Robert Pollard was in a prog-rock mood in the early 2000s.

In 2001, after completing Isolation Drills, he talked in interviews about wanting to take Guided by Voices into a prog direction afterward.

The much fussed-over Universal Truths and Cycles brought a strong whiff of that and I think that Pollard is proud of its nineteen-song craziness, but I wouldn’t call it a prog record.

So, Pollard proceeded to scratch that itch over a batch of independent records that each took a different angle on prog.

The Harold Pig Memorial is a concept album.

Motel of Fools is an attempt to go prog with his buddies in Ohio (with some guest spots on “The Spanish Hammer” from Chris Slusarenko and out-there noisehead fan Rat Bastard) and himself on most of the guitar work. He goes for mystique on a budget. He dangles the stars and the moon from strings. Isn’t that the spirit of Guided by Voices?

His next two albums would approach prog-rock yet again, but in different ways. More on that later.

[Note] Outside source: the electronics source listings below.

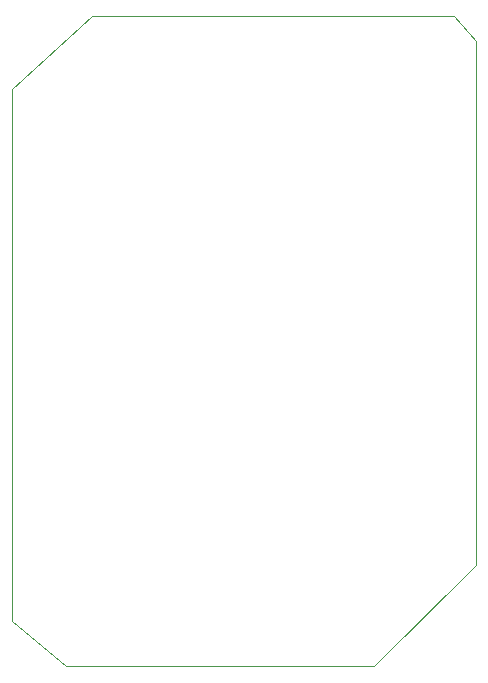
<source format=gbr>
%TF.GenerationSoftware,KiCad,Pcbnew,5.1.9*%
%TF.CreationDate,2021-04-19T23:32:21+02:00*%
%TF.ProjectId,ts908,74733930-382e-46b6-9963-61645f706362,rev?*%
%TF.SameCoordinates,Original*%
%TF.FileFunction,Profile,NP*%
%FSLAX46Y46*%
G04 Gerber Fmt 4.6, Leading zero omitted, Abs format (unit mm)*
G04 Created by KiCad (PCBNEW 5.1.9) date 2021-04-19 23:32:21*
%MOMM*%
%LPD*%
G01*
G04 APERTURE LIST*
%TA.AperFunction,Profile*%
%ADD10C,0.050000*%
%TD*%
G04 APERTURE END LIST*
D10*
X265840000Y-81430000D02*
X267680000Y-83490000D01*
X228390000Y-87620000D02*
X235130000Y-81430000D01*
X228390000Y-132650000D02*
X228390000Y-87620000D01*
X232970000Y-136460000D02*
X228390000Y-132650000D01*
X259050000Y-136470000D02*
X232970000Y-136460000D01*
X267680000Y-127840000D02*
X259050000Y-136470000D01*
X267680000Y-83490000D02*
X267680000Y-127840000D01*
X235130000Y-81430000D02*
X265840000Y-81430000D01*
M02*

</source>
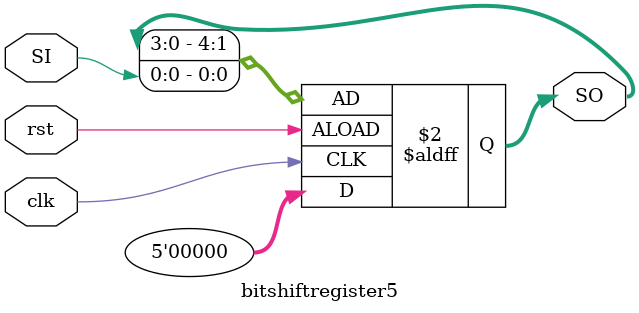
<source format=v>
`timescale 1ns / 1ps


module bitshiftregister5(SO,clk,rst,SI);
	input SI,clk,rst;
	output reg [4:0]SO;
	always@(posedge clk, negedge rst)
	if(rst)
		SO <= 5'd0;
	else
		SO <= {SO[3:0],SI};	
endmodule


</source>
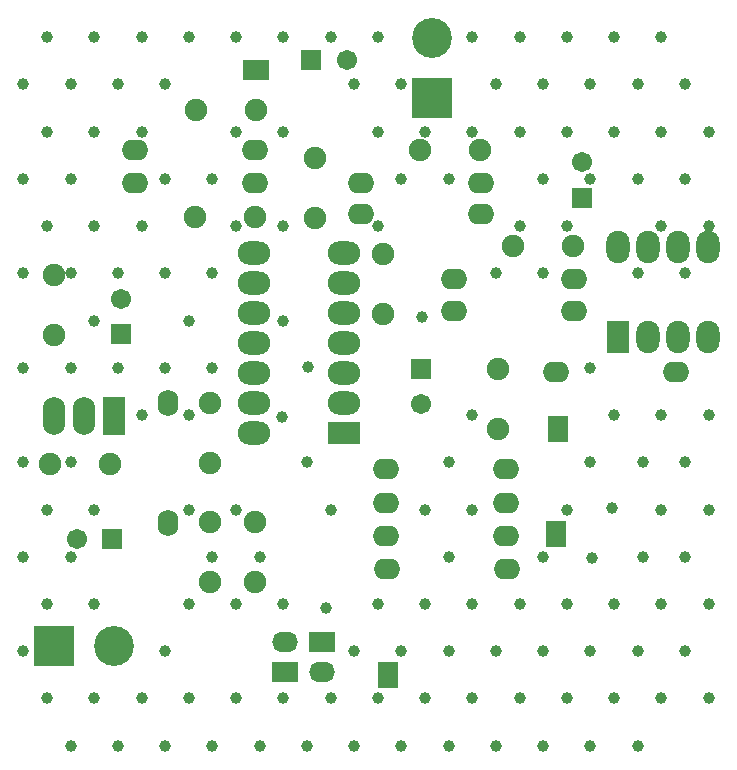
<source format=gbs>
G04*
G04 #@! TF.GenerationSoftware,Altium Limited,Altium Designer,22.3.1 (43)*
G04*
G04 Layer_Color=16711935*
%FSLAX25Y25*%
%MOIN*%
G70*
G04*
G04 #@! TF.SameCoordinates,A2C1995B-5DD9-4A06-98F6-E9D1FCF5F817*
G04*
G04*
G04 #@! TF.FilePolarity,Negative*
G04*
G01*
G75*
%ADD15R,0.06706X0.08674*%
%ADD16O,0.08674X0.06706*%
%ADD17R,0.08674X0.06706*%
%ADD18R,0.06706X0.06706*%
%ADD19C,0.06706*%
%ADD20O,0.08800X0.06800*%
%ADD21C,0.07493*%
%ADD22C,0.13300*%
%ADD23R,0.13300X0.13300*%
%ADD24R,0.13300X0.13300*%
%ADD25R,0.06706X0.06706*%
%ADD26R,0.07493X0.12611*%
%ADD27O,0.07493X0.12611*%
%ADD28O,0.07800X0.10800*%
%ADD29R,0.07800X0.10800*%
%ADD30O,0.10800X0.07800*%
%ADD31R,0.10800X0.07800*%
%ADD32O,0.06800X0.08800*%
%ADD33C,0.03950*%
D15*
X287812Y259462D02*
D03*
X231791Y212500D02*
D03*
X288287Y294587D02*
D03*
D16*
X209835Y213433D02*
D03*
X197343Y223524D02*
D03*
D17*
X209835Y223433D02*
D03*
X197343Y213524D02*
D03*
X187697Y414075D02*
D03*
D18*
X206201Y417520D02*
D03*
X139847Y257946D02*
D03*
D19*
X218012Y417520D02*
D03*
X242717Y302854D02*
D03*
X128035Y257946D02*
D03*
X296555Y383465D02*
D03*
X142717Y337894D02*
D03*
D20*
X187323Y387402D02*
D03*
X147323D02*
D03*
X262717Y376575D02*
D03*
X222716D02*
D03*
X293819Y344390D02*
D03*
X253819D02*
D03*
X293819Y333957D02*
D03*
X253819D02*
D03*
X262723Y366292D02*
D03*
X222723D02*
D03*
X271083Y281201D02*
D03*
X231083D02*
D03*
X271181Y258858D02*
D03*
X231181D02*
D03*
X230984Y269882D02*
D03*
X270984D02*
D03*
X231378Y248031D02*
D03*
X271378D02*
D03*
X147405Y376614D02*
D03*
X187405D02*
D03*
X287874Y313484D02*
D03*
X327874D02*
D03*
D21*
X293327Y355610D02*
D03*
X273327D02*
D03*
X120472Y345965D02*
D03*
Y325965D02*
D03*
X207480Y364961D02*
D03*
Y384961D02*
D03*
X119118Y282765D02*
D03*
X139119D02*
D03*
X242323Y387402D02*
D03*
X262323D02*
D03*
X229921Y352854D02*
D03*
Y332854D02*
D03*
X268406Y314665D02*
D03*
Y294665D02*
D03*
X167598Y400787D02*
D03*
X187598D02*
D03*
X167398Y365198D02*
D03*
X187398D02*
D03*
X172244Y243484D02*
D03*
Y263484D02*
D03*
X187500Y243406D02*
D03*
Y263405D02*
D03*
X172441Y283248D02*
D03*
Y303248D02*
D03*
D22*
X140374Y222342D02*
D03*
X246358Y424823D02*
D03*
D23*
X120374Y222342D02*
D03*
D24*
X246358Y404823D02*
D03*
D25*
X242717Y314665D02*
D03*
X296555Y371654D02*
D03*
X142717Y326083D02*
D03*
D26*
X140347Y298988D02*
D03*
D27*
X130347D02*
D03*
X120346D02*
D03*
D28*
X308405Y355098D02*
D03*
X318406D02*
D03*
X328405D02*
D03*
X338405D02*
D03*
X318406Y325098D02*
D03*
X328405D02*
D03*
X338405D02*
D03*
D29*
X308405D02*
D03*
D30*
X186938Y293118D02*
D03*
Y303118D02*
D03*
Y313118D02*
D03*
Y323118D02*
D03*
Y333118D02*
D03*
Y343118D02*
D03*
Y353118D02*
D03*
X216938Y303118D02*
D03*
Y313118D02*
D03*
Y323118D02*
D03*
Y333118D02*
D03*
Y343118D02*
D03*
Y353118D02*
D03*
D31*
Y293118D02*
D03*
D32*
X158268Y263268D02*
D03*
Y303268D02*
D03*
D33*
X242945Y331858D02*
D03*
X196319Y298681D02*
D03*
X205077Y315313D02*
D03*
X196850Y330709D02*
D03*
X299723Y251458D02*
D03*
X306478Y268325D02*
D03*
X283465Y251969D02*
D03*
X291338Y267717D02*
D03*
X316862Y251969D02*
D03*
Y283465D02*
D03*
X307087Y299213D02*
D03*
X299213Y283465D02*
D03*
X211114Y234736D02*
D03*
X236220Y220472D02*
D03*
X330709Y409449D02*
D03*
X338583Y393701D02*
D03*
X330709Y377953D02*
D03*
X338583Y362205D02*
D03*
X330709Y346457D02*
D03*
X338583Y299213D02*
D03*
X330709Y283465D02*
D03*
X338583Y267717D02*
D03*
X330709Y251969D02*
D03*
X338583Y236220D02*
D03*
X330709Y220472D02*
D03*
X338583Y204724D02*
D03*
X322835Y425197D02*
D03*
X314961Y409449D02*
D03*
X322835Y393701D02*
D03*
X314961Y377953D02*
D03*
X322835Y362205D02*
D03*
X314961Y346457D02*
D03*
X322835Y299213D02*
D03*
Y267717D02*
D03*
Y236220D02*
D03*
X314961Y220472D02*
D03*
X322835Y204724D02*
D03*
X314961Y188976D02*
D03*
X307087Y425197D02*
D03*
X299213Y409449D02*
D03*
X307087Y393701D02*
D03*
X299213Y377953D02*
D03*
Y314961D02*
D03*
X307087Y236220D02*
D03*
X299213Y220472D02*
D03*
X307087Y204724D02*
D03*
X299213Y188976D02*
D03*
X291338Y425197D02*
D03*
X283465Y409449D02*
D03*
X291338Y393701D02*
D03*
X283465Y377953D02*
D03*
X291338Y362205D02*
D03*
X283465Y346457D02*
D03*
X291338Y236220D02*
D03*
X283465Y220472D02*
D03*
X291338Y204724D02*
D03*
X283465Y188976D02*
D03*
X275590Y425197D02*
D03*
X267717Y409449D02*
D03*
X275590Y393701D02*
D03*
Y362205D02*
D03*
X267717Y346457D02*
D03*
X275590Y236220D02*
D03*
X267717Y220472D02*
D03*
X275590Y204724D02*
D03*
X267717Y188976D02*
D03*
X259842Y425197D02*
D03*
Y393701D02*
D03*
X251969Y377953D02*
D03*
X259842Y299213D02*
D03*
X251969Y283465D02*
D03*
X259842Y267717D02*
D03*
X251969Y251969D02*
D03*
X259842Y236220D02*
D03*
X251969Y220472D02*
D03*
X259842Y204724D02*
D03*
X251969Y188976D02*
D03*
X236220Y409449D02*
D03*
X244094Y393701D02*
D03*
X236220Y377953D02*
D03*
X244094Y267717D02*
D03*
Y236220D02*
D03*
Y204724D02*
D03*
X236220Y188976D02*
D03*
X228346Y425197D02*
D03*
X220472Y409449D02*
D03*
X228346Y393701D02*
D03*
Y362205D02*
D03*
Y236220D02*
D03*
X220472Y220472D02*
D03*
X228346Y204724D02*
D03*
X220472Y188976D02*
D03*
X212598Y425197D02*
D03*
X204724Y283465D02*
D03*
X212598Y267717D02*
D03*
Y204724D02*
D03*
X204724Y188976D02*
D03*
X196850Y425197D02*
D03*
Y393701D02*
D03*
Y362205D02*
D03*
X188976Y251969D02*
D03*
X196850Y236220D02*
D03*
Y204724D02*
D03*
X188976Y188976D02*
D03*
X181102Y425197D02*
D03*
Y393701D02*
D03*
X173228Y377953D02*
D03*
X181102Y362205D02*
D03*
X173228Y346457D02*
D03*
Y314961D02*
D03*
X181102Y267717D02*
D03*
X173228Y251969D02*
D03*
X181102Y236220D02*
D03*
Y204724D02*
D03*
X173228Y188976D02*
D03*
X165354Y425197D02*
D03*
X157480Y409449D02*
D03*
Y377953D02*
D03*
Y346457D02*
D03*
X165354Y330709D02*
D03*
X157480Y314961D02*
D03*
X165354Y299213D02*
D03*
Y267717D02*
D03*
Y236220D02*
D03*
X157480Y220472D02*
D03*
X165354Y204724D02*
D03*
X157480Y188976D02*
D03*
X149606Y425197D02*
D03*
X141732Y409449D02*
D03*
X149606Y393701D02*
D03*
Y362205D02*
D03*
X141732Y346457D02*
D03*
Y314961D02*
D03*
X149606Y299213D02*
D03*
Y204724D02*
D03*
X141732Y188976D02*
D03*
X133858Y425197D02*
D03*
X125984Y409449D02*
D03*
X133858Y393701D02*
D03*
X125984Y377953D02*
D03*
X133858Y362205D02*
D03*
X125984Y346457D02*
D03*
X133858Y330709D02*
D03*
X125984Y314961D02*
D03*
Y283465D02*
D03*
X133858Y267717D02*
D03*
X125984Y251969D02*
D03*
X133858Y236220D02*
D03*
Y204724D02*
D03*
X125984Y188976D02*
D03*
X118110Y425197D02*
D03*
X110236Y409449D02*
D03*
X118110Y393701D02*
D03*
X110236Y377953D02*
D03*
X118110Y362205D02*
D03*
X110236Y346457D02*
D03*
Y314961D02*
D03*
Y283465D02*
D03*
X118110Y267717D02*
D03*
X110236Y251969D02*
D03*
X118110Y236220D02*
D03*
X110236Y220472D02*
D03*
X118110Y204724D02*
D03*
M02*

</source>
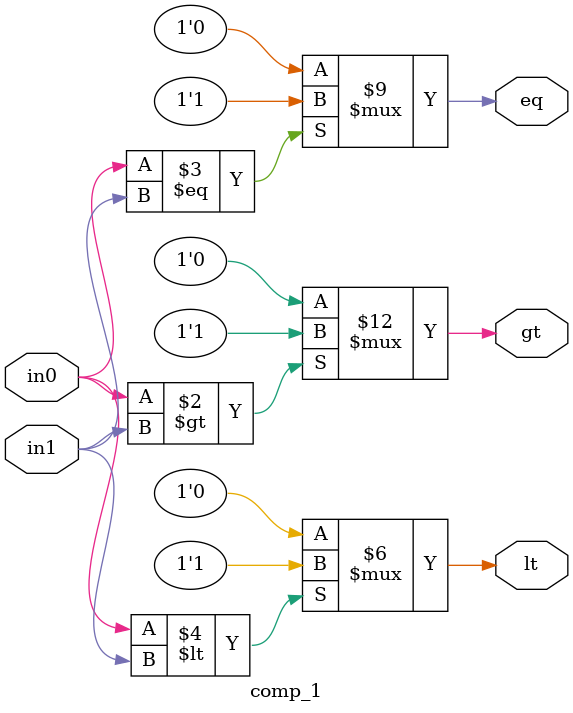
<source format=v>
`timescale 1ns / 1ps


module comp_1  
      (
        input  in0,in1,
		output  reg  gt,eq,lt 
     );
      always @*  
begin
   gt = 0;
   eq = 0;
   lt = 0;
		 if(in0>in1)
            gt = 1;
          if(in0==in1)
            eq = 1;
          if(in0<in1)
            lt = 1;
       end
  endmodule


</source>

In closing, I just have to say that when this album came out in the winter of 2003, I worked a graveyard shift job at the time in a lonely small town office park and I played this on a cassette (dubbed off the vinyl) every night when Coast to Coast AM got a little dull.

Bob Pollard’s weirdness here competes very well with 2 AM discussions about UFOs and shadow people while cold weather rages outside.

All of these years later, I still think that Motel of Fools is the strangest solo record. It’s wasted and wintry. It’s beautiful and fractured in fifteen places. One of its hallmarks, I think, is that it’s full of overdubs that don’t care to hide the fact that they’re overdubs. Odd sounds threaten to invade every song at any time. They’re the audio equivalent to the visible Scotch tape in Pollard’s collage art. They reveal the artifice of it all.

No matter how professional and powerful Guided by Voices get, Robert Pollard will always relate to being an Ohio outsider making music on cheap cassettes and dreaming big dreams.